- Task description: Copy each entry below without any change.

(Saved data entries)
⁂

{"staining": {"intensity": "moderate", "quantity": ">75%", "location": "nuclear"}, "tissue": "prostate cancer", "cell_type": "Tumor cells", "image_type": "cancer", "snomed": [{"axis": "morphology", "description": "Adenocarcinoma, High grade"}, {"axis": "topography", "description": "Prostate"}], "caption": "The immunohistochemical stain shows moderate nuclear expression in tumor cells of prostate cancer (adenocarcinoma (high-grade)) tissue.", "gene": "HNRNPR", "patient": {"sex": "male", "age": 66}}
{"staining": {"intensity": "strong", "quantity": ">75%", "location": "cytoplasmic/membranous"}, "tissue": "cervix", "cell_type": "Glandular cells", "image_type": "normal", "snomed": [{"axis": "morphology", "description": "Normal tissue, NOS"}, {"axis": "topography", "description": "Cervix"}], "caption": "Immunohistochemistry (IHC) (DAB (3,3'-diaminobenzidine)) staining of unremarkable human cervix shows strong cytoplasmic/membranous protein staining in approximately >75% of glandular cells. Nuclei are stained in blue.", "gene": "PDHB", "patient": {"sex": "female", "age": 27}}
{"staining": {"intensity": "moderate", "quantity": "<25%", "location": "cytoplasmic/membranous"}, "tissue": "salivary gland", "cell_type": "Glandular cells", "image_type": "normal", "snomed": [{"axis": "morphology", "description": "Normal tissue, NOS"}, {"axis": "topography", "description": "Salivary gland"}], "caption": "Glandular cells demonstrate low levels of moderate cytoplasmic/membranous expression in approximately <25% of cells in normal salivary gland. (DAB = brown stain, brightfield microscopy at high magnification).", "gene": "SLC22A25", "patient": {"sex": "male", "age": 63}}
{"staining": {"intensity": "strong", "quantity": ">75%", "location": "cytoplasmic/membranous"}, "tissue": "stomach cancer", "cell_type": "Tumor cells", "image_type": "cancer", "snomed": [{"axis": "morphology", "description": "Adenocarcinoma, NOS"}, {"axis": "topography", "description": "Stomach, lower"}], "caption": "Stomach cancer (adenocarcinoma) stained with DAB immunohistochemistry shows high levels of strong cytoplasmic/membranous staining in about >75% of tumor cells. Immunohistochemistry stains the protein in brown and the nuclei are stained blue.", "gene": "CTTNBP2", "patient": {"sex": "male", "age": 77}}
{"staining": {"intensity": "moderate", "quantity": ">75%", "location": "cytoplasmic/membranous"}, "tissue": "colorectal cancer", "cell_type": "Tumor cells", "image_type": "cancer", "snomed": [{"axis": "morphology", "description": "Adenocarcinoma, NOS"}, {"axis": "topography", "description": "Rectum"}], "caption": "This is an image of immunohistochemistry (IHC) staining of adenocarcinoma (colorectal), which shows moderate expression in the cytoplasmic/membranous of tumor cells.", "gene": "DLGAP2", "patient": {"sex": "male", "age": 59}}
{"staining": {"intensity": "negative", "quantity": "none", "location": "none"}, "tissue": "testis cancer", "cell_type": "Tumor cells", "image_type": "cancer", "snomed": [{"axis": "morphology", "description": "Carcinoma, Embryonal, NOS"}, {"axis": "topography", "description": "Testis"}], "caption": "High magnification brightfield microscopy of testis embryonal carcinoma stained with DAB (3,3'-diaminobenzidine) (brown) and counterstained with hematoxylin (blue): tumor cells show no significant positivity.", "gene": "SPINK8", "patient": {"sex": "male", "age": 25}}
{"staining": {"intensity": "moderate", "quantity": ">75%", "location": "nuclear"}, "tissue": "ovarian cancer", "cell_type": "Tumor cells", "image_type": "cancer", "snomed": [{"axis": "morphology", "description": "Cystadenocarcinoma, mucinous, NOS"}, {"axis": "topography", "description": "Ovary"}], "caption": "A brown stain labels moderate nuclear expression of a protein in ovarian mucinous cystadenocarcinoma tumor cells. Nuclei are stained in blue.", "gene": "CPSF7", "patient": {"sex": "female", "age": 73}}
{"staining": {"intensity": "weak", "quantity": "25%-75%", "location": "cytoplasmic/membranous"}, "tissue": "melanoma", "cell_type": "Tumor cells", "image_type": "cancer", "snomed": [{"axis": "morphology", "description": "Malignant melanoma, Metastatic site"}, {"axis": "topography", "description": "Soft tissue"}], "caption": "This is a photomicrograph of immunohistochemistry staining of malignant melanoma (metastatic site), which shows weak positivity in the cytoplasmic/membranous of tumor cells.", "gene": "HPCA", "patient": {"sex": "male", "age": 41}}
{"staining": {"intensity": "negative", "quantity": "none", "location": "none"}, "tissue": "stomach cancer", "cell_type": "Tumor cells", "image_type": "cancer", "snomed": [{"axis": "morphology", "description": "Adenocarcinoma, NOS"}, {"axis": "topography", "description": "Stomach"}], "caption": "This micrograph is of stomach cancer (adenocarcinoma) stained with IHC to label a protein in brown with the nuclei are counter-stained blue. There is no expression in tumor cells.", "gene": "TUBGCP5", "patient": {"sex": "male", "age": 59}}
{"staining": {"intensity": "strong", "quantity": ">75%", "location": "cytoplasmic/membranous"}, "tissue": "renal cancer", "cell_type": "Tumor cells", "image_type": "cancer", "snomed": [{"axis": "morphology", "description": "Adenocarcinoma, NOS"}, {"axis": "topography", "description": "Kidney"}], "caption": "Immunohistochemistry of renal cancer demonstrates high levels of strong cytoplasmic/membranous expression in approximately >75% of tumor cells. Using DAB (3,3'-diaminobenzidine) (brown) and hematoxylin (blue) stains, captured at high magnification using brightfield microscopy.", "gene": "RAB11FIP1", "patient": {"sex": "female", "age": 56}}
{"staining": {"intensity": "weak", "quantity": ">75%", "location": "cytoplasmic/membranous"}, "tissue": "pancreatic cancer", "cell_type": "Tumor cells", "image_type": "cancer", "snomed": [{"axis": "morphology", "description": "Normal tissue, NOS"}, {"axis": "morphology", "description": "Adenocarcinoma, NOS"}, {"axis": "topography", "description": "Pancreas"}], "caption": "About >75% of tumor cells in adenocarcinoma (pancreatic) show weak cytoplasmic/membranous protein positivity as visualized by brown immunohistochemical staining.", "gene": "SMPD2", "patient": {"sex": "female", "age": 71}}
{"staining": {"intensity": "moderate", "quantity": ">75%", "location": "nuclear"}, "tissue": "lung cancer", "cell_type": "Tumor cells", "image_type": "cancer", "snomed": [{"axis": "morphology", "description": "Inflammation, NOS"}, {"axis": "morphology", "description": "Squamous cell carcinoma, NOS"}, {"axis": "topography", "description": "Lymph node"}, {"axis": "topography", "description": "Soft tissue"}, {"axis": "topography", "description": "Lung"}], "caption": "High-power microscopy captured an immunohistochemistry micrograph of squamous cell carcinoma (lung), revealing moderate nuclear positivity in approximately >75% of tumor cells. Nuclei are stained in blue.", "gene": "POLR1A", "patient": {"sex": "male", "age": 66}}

⁂

- Output of the task:
{"staining": {"intensity": "moderate", "quantity": ">75%", "location": "nuclear"}, "tissue": "prostate cancer", "cell_type": "Tumor cells", "image_type": "cancer", "snomed": [{"axis": "morphology", "description": "Adenocarcinoma, High grade"}, {"axis": "topography", "description": "Prostate"}], "caption": "The immunohistochemical stain shows moderate nuclear expression in tumor cells of prostate cancer (adenocarcinoma (high-grade)) tissue.", "gene": "HNRNPR", "patient": {"sex": "male", "age": 66}}
{"staining": {"intensity": "strong", "quantity": ">75%", "location": "cytoplasmic/membranous"}, "tissue": "cervix", "cell_type": "Glandular cells", "image_type": "normal", "snomed": [{"axis": "morphology", "description": "Normal tissue, NOS"}, {"axis": "topography", "description": "Cervix"}], "caption": "Immunohistochemistry (IHC) (DAB (3,3'-diaminobenzidine)) staining of unremarkable human cervix shows strong cytoplasmic/membranous protein staining in approximately >75% of glandular cells. Nuclei are stained in blue.", "gene": "PDHB", "patient": {"sex": "female", "age": 27}}
{"staining": {"intensity": "moderate", "quantity": "<25%", "location": "cytoplasmic/membranous"}, "tissue": "salivary gland", "cell_type": "Glandular cells", "image_type": "normal", "snomed": [{"axis": "morphology", "description": "Normal tissue, NOS"}, {"axis": "topography", "description": "Salivary gland"}], "caption": "Glandular cells demonstrate low levels of moderate cytoplasmic/membranous expression in approximately <25% of cells in normal salivary gland. (DAB = brown stain, brightfield microscopy at high magnification).", "gene": "SLC22A25", "patient": {"sex": "male", "age": 63}}
{"staining": {"intensity": "strong", "quantity": ">75%", "location": "cytoplasmic/membranous"}, "tissue": "stomach cancer", "cell_type": "Tumor cells", "image_type": "cancer", "snomed": [{"axis": "morphology", "description": "Adenocarcinoma, NOS"}, {"axis": "topography", "description": "Stomach, lower"}], "caption": "Stomach cancer (adenocarcinoma) stained with DAB immunohistochemistry shows high levels of strong cytoplasmic/membranous staining in about >75% of tumor cells. Immunohistochemistry stains the protein in brown and the nuclei are stained blue.", "gene": "CTTNBP2", "patient": {"sex": "male", "age": 77}}
{"staining": {"intensity": "moderate", "quantity": ">75%", "location": "cytoplasmic/membranous"}, "tissue": "colorectal cancer", "cell_type": "Tumor cells", "image_type": "cancer", "snomed": [{"axis": "morphology", "description": "Adenocarcinoma, NOS"}, {"axis": "topography", "description": "Rectum"}], "caption": "This is an image of immunohistochemistry (IHC) staining of adenocarcinoma (colorectal), which shows moderate expression in the cytoplasmic/membranous of tumor cells.", "gene": "DLGAP2", "patient": {"sex": "male", "age": 59}}
{"staining": {"intensity": "negative", "quantity": "none", "location": "none"}, "tissue": "testis cancer", "cell_type": "Tumor cells", "image_type": "cancer", "snomed": [{"axis": "morphology", "description": "Carcinoma, Embryonal, NOS"}, {"axis": "topography", "description": "Testis"}], "caption": "High magnification brightfield microscopy of testis embryonal carcinoma stained with DAB (3,3'-diaminobenzidine) (brown) and counterstained with hematoxylin (blue): tumor cells show no significant positivity.", "gene": "SPINK8", "patient": {"sex": "male", "age": 25}}
{"staining": {"intensity": "moderate", "quantity": ">75%", "location": "nuclear"}, "tissue": "ovarian cancer", "cell_type": "Tumor cells", "image_type": "cancer", "snomed": [{"axis": "morphology", "description": "Cystadenocarcinoma, mucinous, NOS"}, {"axis": "topography", "description": "Ovary"}], "caption": "A brown stain labels moderate nuclear expression of a protein in ovarian mucinous cystadenocarcinoma tumor cells. Nuclei are stained in blue.", "gene": "CPSF7", "patient": {"sex": "female", "age": 73}}
{"staining": {"intensity": "weak", "quantity": "25%-75%", "location": "cytoplasmic/membranous"}, "tissue": "melanoma", "cell_type": "Tumor cells", "image_type": "cancer", "snomed": [{"axis": "morphology", "description": "Malignant melanoma, Metastatic site"}, {"axis": "topography", "description": "Soft tissue"}], "caption": "This is a photomicrograph of immunohistochemistry staining of malignant melanoma (metastatic site), which shows weak positivity in the cytoplasmic/membranous of tumor cells.", "gene": "HPCA", "patient": {"sex": "male", "age": 41}}
{"staining": {"intensity": "negative", "quantity": "none", "location": "none"}, "tissue": "stomach cancer", "cell_type": "Tumor cells", "image_type": "cancer", "snomed": [{"axis": "morphology", "description": "Adenocarcinoma, NOS"}, {"axis": "topography", "description": "Stomach"}], "caption": "This micrograph is of stomach cancer (adenocarcinoma) stained with IHC to label a protein in brown with the nuclei are counter-stained blue. There is no expression in tumor cells.", "gene": "TUBGCP5", "patient": {"sex": "male", "age": 59}}
{"staining": {"intensity": "strong", "quantity": ">75%", "location": "cytoplasmic/membranous"}, "tissue": "renal cancer", "cell_type": "Tumor cells", "image_type": "cancer", "snomed": [{"axis": "morphology", "description": "Adenocarcinoma, NOS"}, {"axis": "topography", "description": "Kidney"}], "caption": "Immunohistochemistry of renal cancer demonstrates high levels of strong cytoplasmic/membranous expression in approximately >75% of tumor cells. Using DAB (3,3'-diaminobenzidine) (brown) and hematoxylin (blue) stains, captured at high magnification using brightfield microscopy.", "gene": "RAB11FIP1", "patient": {"sex": "female", "age": 56}}
{"staining": {"intensity": "weak", "quantity": ">75%", "location": "cytoplasmic/membranous"}, "tissue": "pancreatic cancer", "cell_type": "Tumor cells", "image_type": "cancer", "snomed": [{"axis": "morphology", "description": "Normal tissue, NOS"}, {"axis": "morphology", "description": "Adenocarcinoma, NOS"}, {"axis": "topography", "description": "Pancreas"}], "caption": "About >75% of tumor cells in adenocarcinoma (pancreatic) show weak cytoplasmic/membranous protein positivity as visualized by brown immunohistochemical staining.", "gene": "SMPD2", "patient": {"sex": "female", "age": 71}}
{"staining": {"intensity": "moderate", "quantity": ">75%", "location": "nuclear"}, "tissue": "lung cancer", "cell_type": "Tumor cells", "image_type": "cancer", "snomed": [{"axis": "morphology", "description": "Inflammation, NOS"}, {"axis": "morphology", "description": "Squamous cell carcinoma, NOS"}, {"axis": "topography", "description": "Lymph node"}, {"axis": "topography", "description": "Soft tissue"}, {"axis": "topography", "description": "Lung"}], "caption": "High-power microscopy captured an immunohistochemistry micrograph of squamous cell carcinoma (lung), revealing moderate nuclear positivity in approximately >75% of tumor cells. Nuclei are stained in blue.", "gene": "POLR1A", "patient": {"sex": "male", "age": 66}}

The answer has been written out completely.